According to the House, the National Assembly had been put in the dark on how most of the Chinese loans were collected and utilised by the federal government. Lawmakers argued that there was a need to subject all subsisting Nigeria/ China contractual loan agreements to forensic fiscal scrutiny and review, particularly in view of the widespread global concern about the fraudulent, irregular and underhand characteristics of Chinese loan contracts with African states.
At the moment, there are at least 17 Chinese loans that have been taken out to fund different projects across the Nigeria. The House stated that the loans had almost resulted in a new form of economic colonialism foisted by China on the Africa continent.
A motion to this effect, titled Urgent Need to Review and Renegotiate Existing China/Nigeria Loan Agreements, was moved at yesterday’s plenary by Hon Ben Igbakpa from Delta State and considered.
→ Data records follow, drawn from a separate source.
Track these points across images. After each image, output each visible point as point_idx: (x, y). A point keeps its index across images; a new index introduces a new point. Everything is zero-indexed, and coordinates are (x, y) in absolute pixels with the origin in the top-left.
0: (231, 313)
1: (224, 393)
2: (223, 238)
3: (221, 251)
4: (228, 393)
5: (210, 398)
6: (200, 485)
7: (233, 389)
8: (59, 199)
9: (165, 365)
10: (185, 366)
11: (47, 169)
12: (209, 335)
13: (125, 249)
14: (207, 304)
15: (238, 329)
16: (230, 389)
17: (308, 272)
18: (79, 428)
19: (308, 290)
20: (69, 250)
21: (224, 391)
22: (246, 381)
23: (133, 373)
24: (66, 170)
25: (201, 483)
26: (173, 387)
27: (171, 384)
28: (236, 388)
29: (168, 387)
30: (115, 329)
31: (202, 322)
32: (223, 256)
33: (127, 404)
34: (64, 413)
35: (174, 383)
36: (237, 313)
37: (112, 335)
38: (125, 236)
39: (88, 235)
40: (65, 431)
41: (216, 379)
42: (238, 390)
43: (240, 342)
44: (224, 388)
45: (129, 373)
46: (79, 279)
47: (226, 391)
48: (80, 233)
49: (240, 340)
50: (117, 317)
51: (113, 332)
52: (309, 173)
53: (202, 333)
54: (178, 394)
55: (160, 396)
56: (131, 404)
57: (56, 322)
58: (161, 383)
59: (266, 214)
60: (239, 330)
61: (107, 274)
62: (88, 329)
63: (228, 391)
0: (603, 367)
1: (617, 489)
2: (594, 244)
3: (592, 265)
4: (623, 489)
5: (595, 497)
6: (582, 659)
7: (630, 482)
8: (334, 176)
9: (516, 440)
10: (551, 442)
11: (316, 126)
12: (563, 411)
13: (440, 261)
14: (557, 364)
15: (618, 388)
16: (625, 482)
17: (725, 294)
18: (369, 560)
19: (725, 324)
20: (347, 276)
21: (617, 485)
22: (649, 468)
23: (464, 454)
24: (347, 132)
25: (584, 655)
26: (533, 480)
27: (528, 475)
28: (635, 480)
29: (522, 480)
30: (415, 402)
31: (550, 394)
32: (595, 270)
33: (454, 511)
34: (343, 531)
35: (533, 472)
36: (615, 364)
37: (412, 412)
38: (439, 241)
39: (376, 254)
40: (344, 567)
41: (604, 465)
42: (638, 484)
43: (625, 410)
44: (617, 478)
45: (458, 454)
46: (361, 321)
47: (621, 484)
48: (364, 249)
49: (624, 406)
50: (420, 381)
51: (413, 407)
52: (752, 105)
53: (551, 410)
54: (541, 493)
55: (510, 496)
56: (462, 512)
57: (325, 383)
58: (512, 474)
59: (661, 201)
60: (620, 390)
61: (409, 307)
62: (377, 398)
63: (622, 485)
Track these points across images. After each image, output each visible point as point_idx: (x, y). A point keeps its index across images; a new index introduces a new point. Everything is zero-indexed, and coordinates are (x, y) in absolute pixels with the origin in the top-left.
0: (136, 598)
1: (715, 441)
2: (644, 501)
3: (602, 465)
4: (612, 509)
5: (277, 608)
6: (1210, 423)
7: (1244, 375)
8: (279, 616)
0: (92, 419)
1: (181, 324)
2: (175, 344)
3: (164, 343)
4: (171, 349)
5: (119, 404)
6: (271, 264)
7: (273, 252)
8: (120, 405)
Adopting the motion, the House resolved that henceforth, the need for loans should be in tandem with statutory obligations as prescribed by the Fiscal Responsibility Act.
Hon Igbakpa the House is aware that records from the DMO revealed that the People’s Republic of China emerged as Nigeria’s major creditor under the bilateral deals and that the Exim Bank of China is Nigeria’s biggest bilateral creditor having lent a total of $6.5bn since 2002. Last week, Nigeria took out a $3.4bn loan from the International Monetary Fund to help execute this year’s budget.